**Task details**
Reproduce the material word for word, beginning with the line that contains "What is the difference" and continuing through the line that contains "Reading right to". Leave the pictures out of your copy.
** Opening Records for this task block **
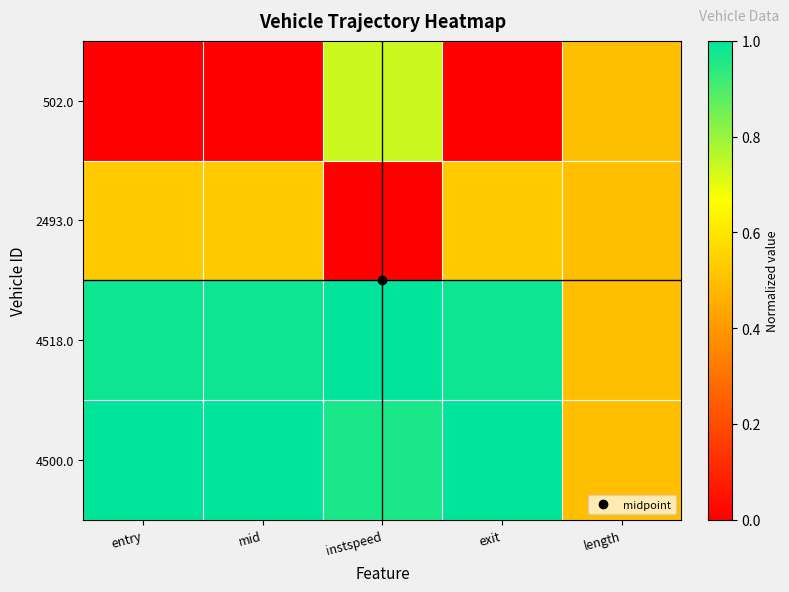

Which series has the widest spread of values?

502.0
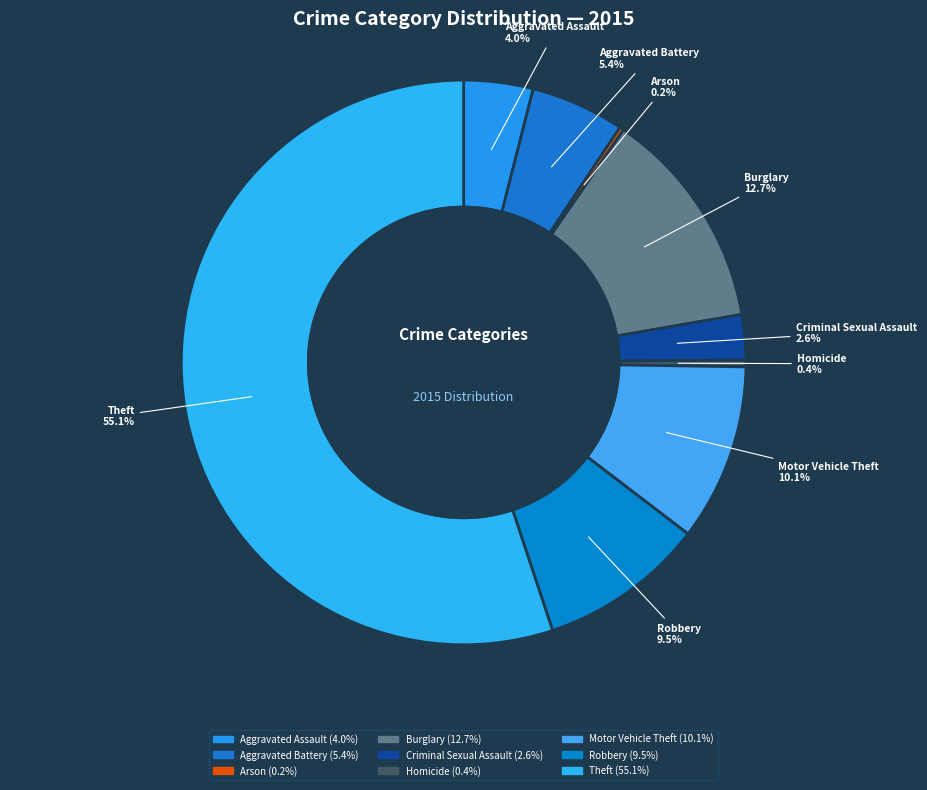

What is the majority slice?

Theft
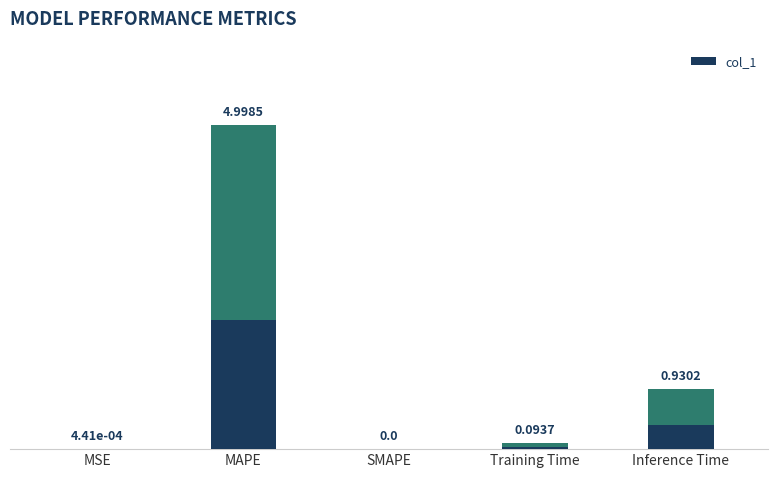

What is the difference between the second highest and minimum values?

0.9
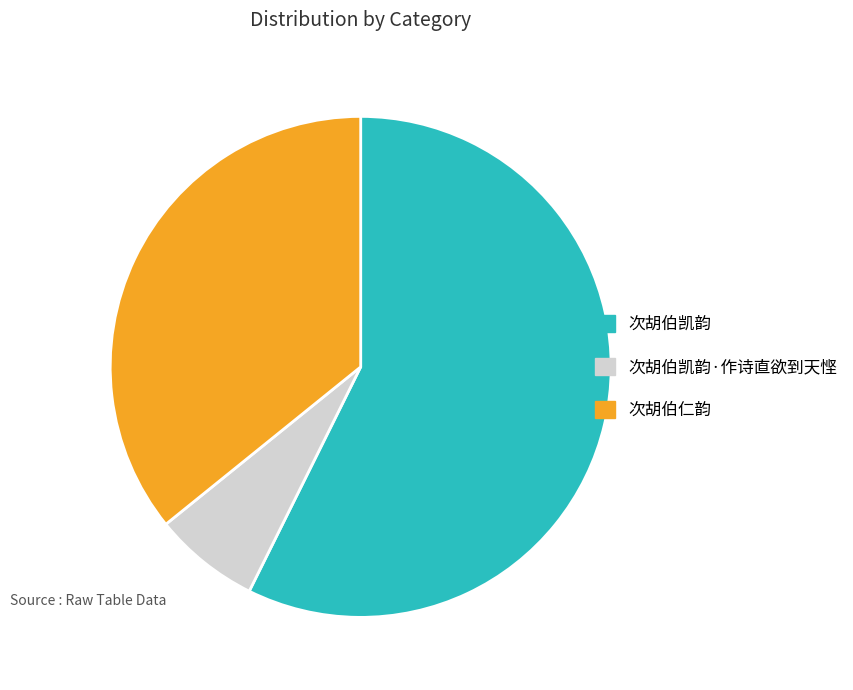

What is the largest slice in the pie chart?

次胡伯凯韵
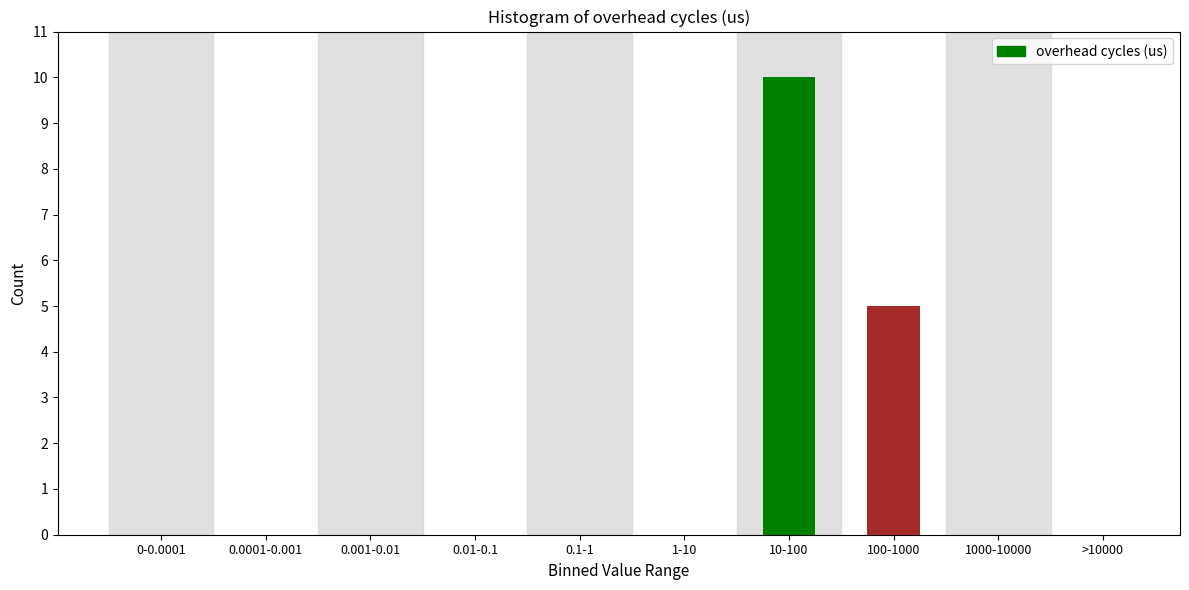

Reading right to left, list all the values displayed in this chart.

>10000=0	1000-10000=0	100-1000=5	10-100=10	1-10=0	0.1-1=0	0.01-0.1=0	0.001-0.01=0	0.0001-0.001=0	0-0.0001=0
** Closing Records for this task block **
**Solution below**
What is the difference between the second highest and minimum values?

0.9

What is the largest slice in the pie chart?

次胡伯凯韵

Reading right to left, list all the values displayed in this chart.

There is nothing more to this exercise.